*What is required*.
Nothing but the lines from the one containing "Work With Us" through the end of the entries below should be set down, each exactly as written.

*Supplied entries*.

——————

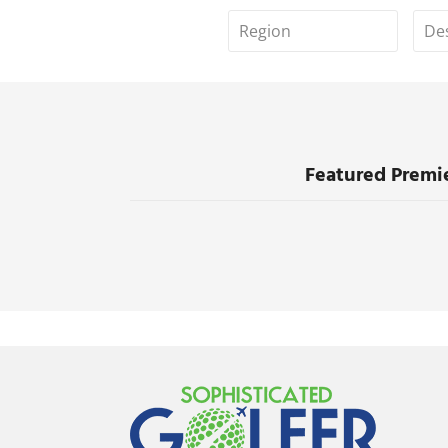
Featured Premie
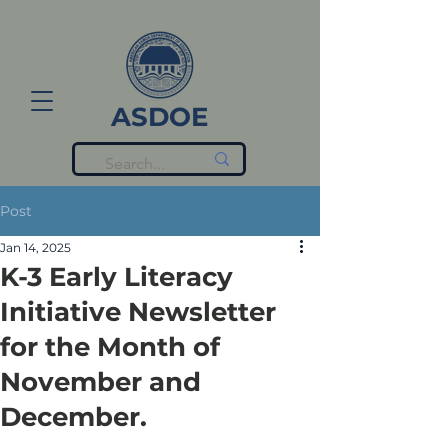
ASDOE
Post
Jan 14, 2025
K-3 Early Literacy
Initiative Newsletter
for the Month of
November and
December.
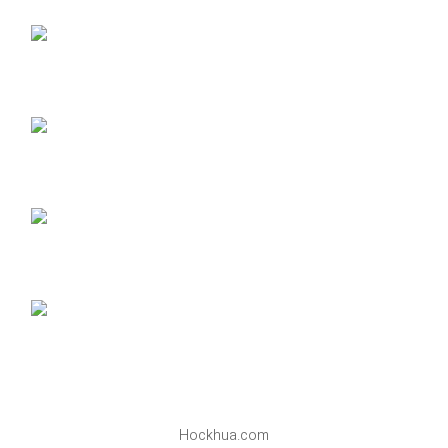
Hockhua.com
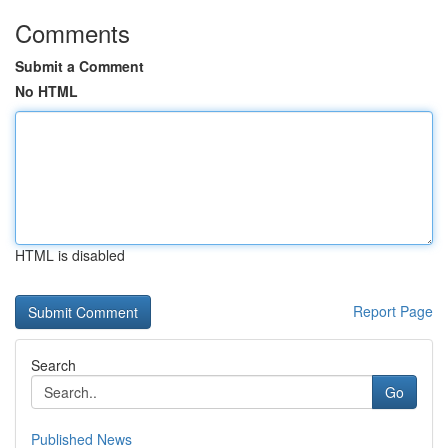
Comments
Submit a Comment
No HTML
HTML is disabled
Report Page
Search
Go
Published News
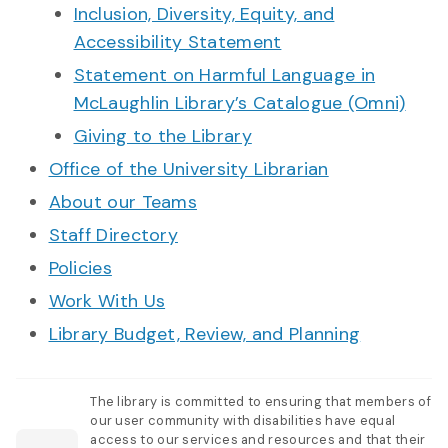
Inclusion, Diversity, Equity, and
Accessibility Statement
Statement on Harmful Language in
McLaughlin Library’s Catalogue (Omni)
Giving to the Library
Office of the University Librarian
About our Teams
Staff Directory
Policies
Work With Us
Library Budget, Review, and Planning
The library is committed to ensuring that members of
our user community with disabilities have equal
access to our services and resources and that their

——————

*Answer box*.
Work With Us
Library Budget, Review, and Planning
The library is committed to ensuring that members of
our user community with disabilities have equal
access to our services and resources and that their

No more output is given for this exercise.